外国語学部 国際文化交流学科
山根 麻紀 准教授
Yamane Maki

研究分野 言語学、言語習得論

生年/東京オリンピックがありました
血液型/A型
出身地/横浜市
家族構成/夫1人と文鳥2羽
趣味/華道(小原流)・箏曲(生田流)
子供の頃の夢/宝塚の娘役スター
休日の過ごし方/家事、やり残した仕事の片付け
好きな音楽/グレン・グールドの弾くバッハ
好きなTV番組/「美の巨人たち」
好きな食べ物/甘い物に目がなくて困っています

外国語学部 国際文化交流学科 山根麻紀 准教授

“大人が新しい言語を学ぶときに何が起きるか”を、
学生の皆さんと一緒に考えています。

言葉の分析が“趣味”だった高校時代と米国留学

高校生の頃から、とにかく言葉が好きでした。課題でもないのにノートに古文を写し、一語一語区切って品詞を書き、それぞれの関係を分析してみる、という作業をよくやっていました。今思うと「花の女子高生」の時間の使い方としてはどうだろう?と思うのですが(笑)、ただ単純に面白かった。勉強ではなく趣味みたいなものでしたね。

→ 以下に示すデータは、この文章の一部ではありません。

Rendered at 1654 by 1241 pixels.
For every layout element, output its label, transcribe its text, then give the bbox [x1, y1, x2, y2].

大学卒業後しばらくして、ふと「もっと勉強したい」と思ってしまったんです。子供の頃から好奇心旺盛でしたが、ここにきてまたムクムクと・・・ 。そこで生まれて初めて海外に目を向け、アメリカに留学することにしました。英語教育や各国言語や心理学など、いろいろかじってみましたが、最終的に「言語学」にたどり着きました。寄り道しながら結局、高校生の頃に遊んでいた場所に戻った、という展開です(笑)。

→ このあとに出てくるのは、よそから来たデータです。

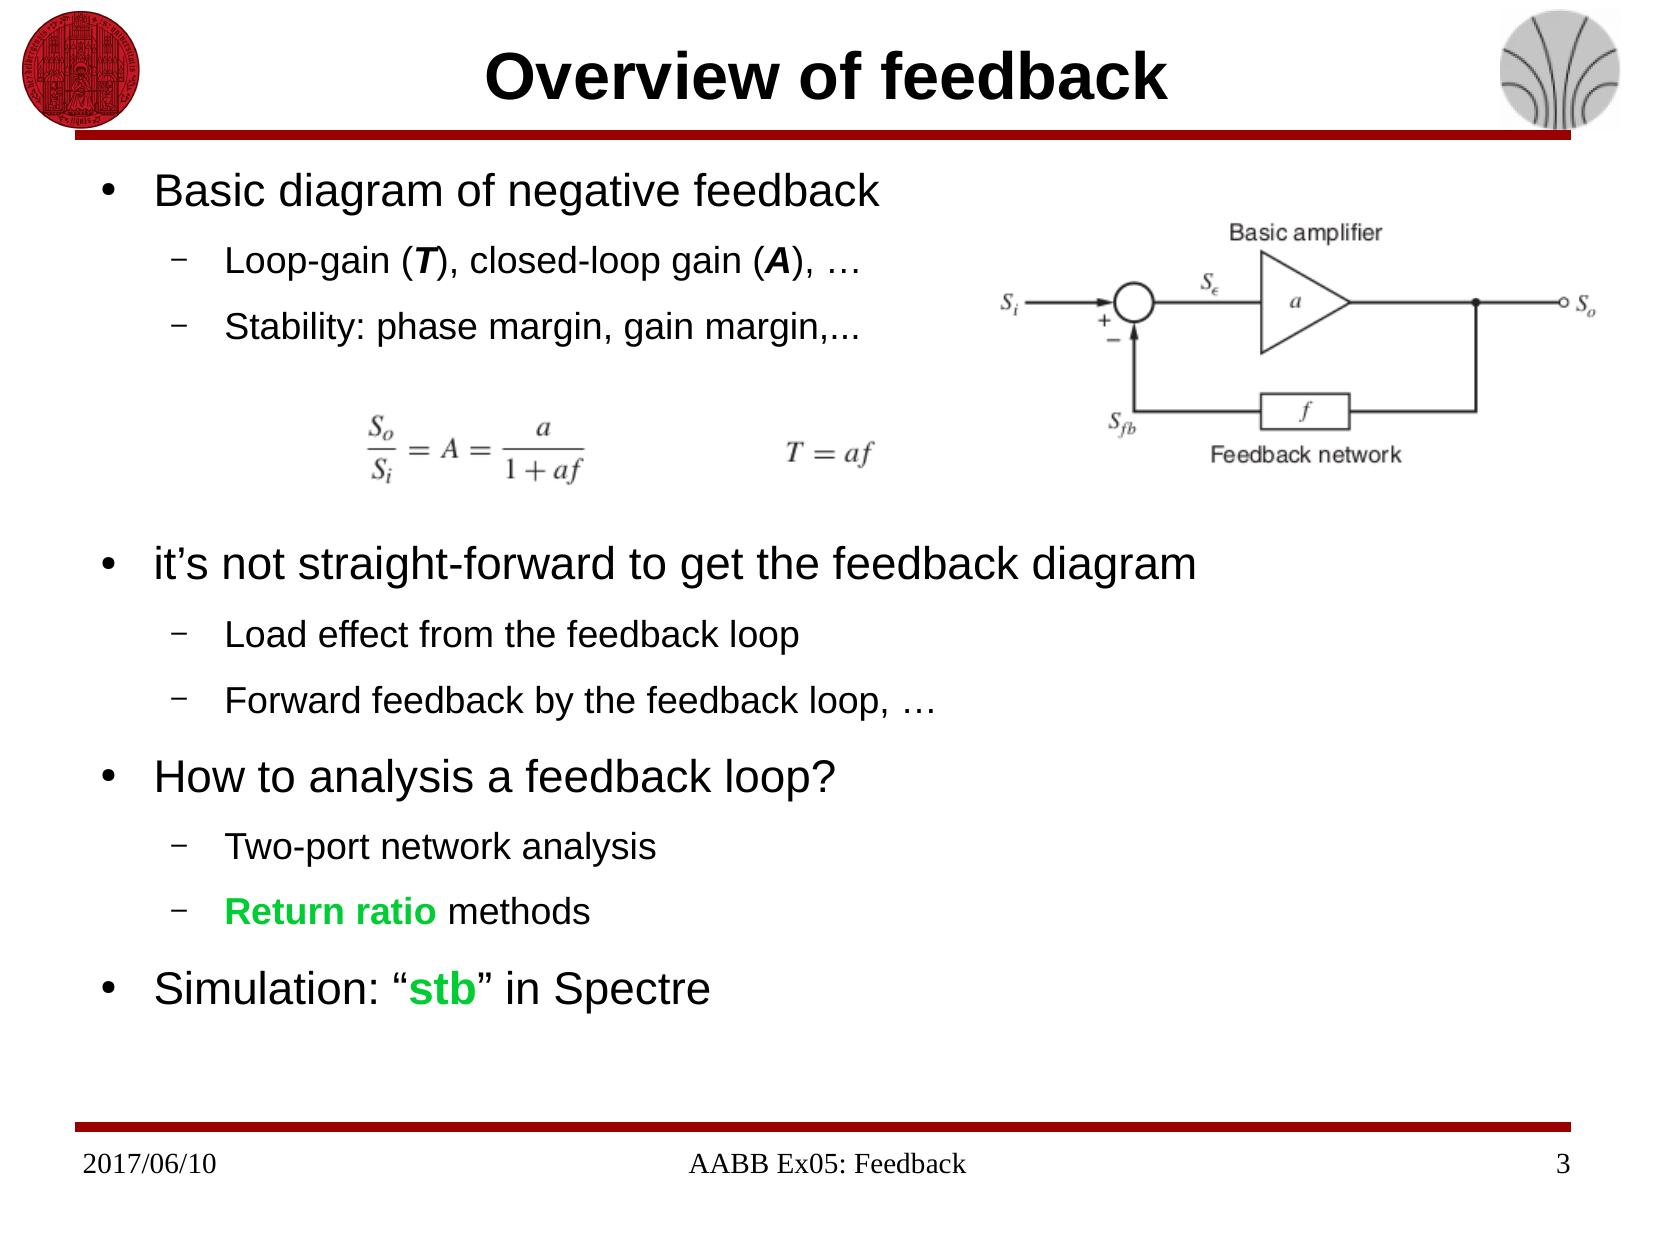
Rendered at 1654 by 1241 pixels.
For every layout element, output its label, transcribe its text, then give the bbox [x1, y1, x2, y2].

picture [990, 200, 1617, 481]
list Basic diagram of negative feedback Loop-gain (T), closed-loop gain (A), … Stability: phase margin, gain margin,... it’s not straight-forward to get the feedback diagram Load effect from the feedback loop Forward feedback by the feedback loop, … How to analysis a feedback loop? Two-port network analysis Return ratio methods Simulation: “stb” in Spectre [82, 165, 1571, 1111]
title Overview of feedback [82, 25, 1571, 127]
picture [342, 404, 601, 501]
picture [20, 9, 141, 130]
picture [747, 419, 916, 489]
picture [1500, 9, 1621, 131]
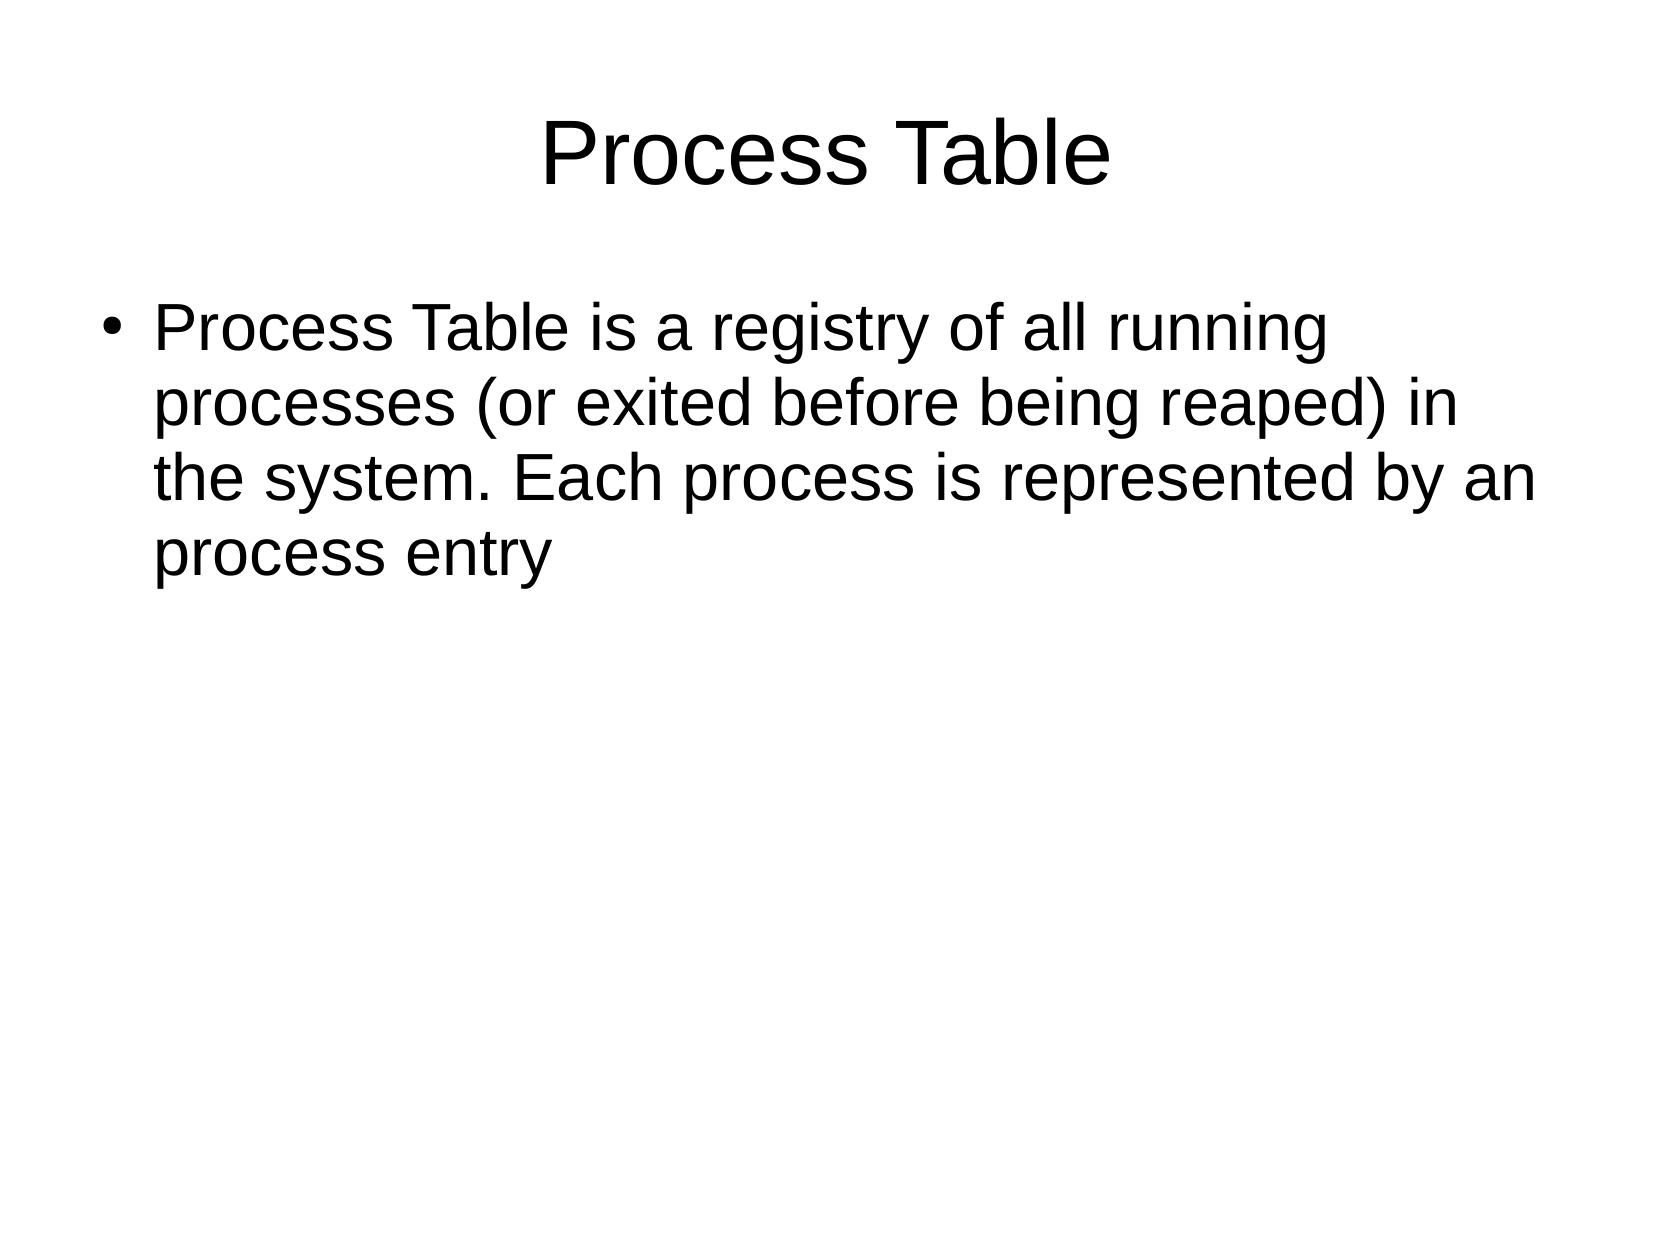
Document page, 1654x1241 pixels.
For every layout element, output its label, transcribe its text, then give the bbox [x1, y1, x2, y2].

list Process Table is a registry of all running processes (or exited before being reaped) in the system. Each process is represented by an process entry [82, 290, 1571, 1010]
title Process Table [82, 49, 1571, 257]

アメリカではまずオハイオの大学に2年行って修士号を取り、次にコネチカットの大学に入って博士課程に進み、4年学びました。この6年間はとてもハードで、学校と寮と図書館の3か所をひたすら行ったり来たりしながら課題をこなす毎日でしたが、とてもいい経験だったと思います。帰国後、新潟の短大に5年間勤めたのち、神奈川大学へやって来ました。

母語の文法スイッチを外国語のスイッチに切り替える

主な担当講義「言語習得論・専門演習II」では“大人が外国語を学ぶときに何が起こるか、それはどうしてか”という問題を扱っています。大人が新しい言語を学ぶ場合、子供が言語(母語)を習得するようにはうまくいきません。これには様々な要因がありますが、ひとつには“母語の文法スイッチを外国語のスイッチに切り替えることの難しさ”があります。たとえば「りんごを食べる」という日本語は目的語→動詞という語順ですが、英語では“eat an apple”ですから、語順は動詞→目的語です。瞬間的に日本語(母語)の文法スイッチを英語(外国語)の文法スイッチに切り替える作業が必要であり、関係代名詞を使った表現などは複数のスイッチを切り替えなければなりません。けれど言葉は文化の産物ではなく脳の産物なので、スイッチを切り替えるシステムは脳の中にあるはずだと考えます。

講義では1枚のプリントにいくつか例文を挙げ、「これらの文のうち“おかしなもの”はあるか?どうしてそれを“おかしい”と思うことができるのか?」というような問いを投げかけるところから始めます。やみくもに結論だけ押し付けても確かな知識にはならないので、根本的なところから考え抜いてもらいたいと思うのです。

自分の頭でしっかり考えることが大事

学生の皆さんには、学びの場でもそれ以外の場でも、何か問題にぶつかったときに、どこかから拾って来た知識をただ右から左に流すみたいに無自覚に扱うのでなく、それをしっかり自分という“芯”に関わらせてほしいと思います。簡単に手に入れた知識の断片はいずれ忘れます。でも、きちんと自分の頭で考えた結果自分のものにした知識と、そのプロセスの中で得た“技”は、誰にも奪えない一生の宝になるはずです。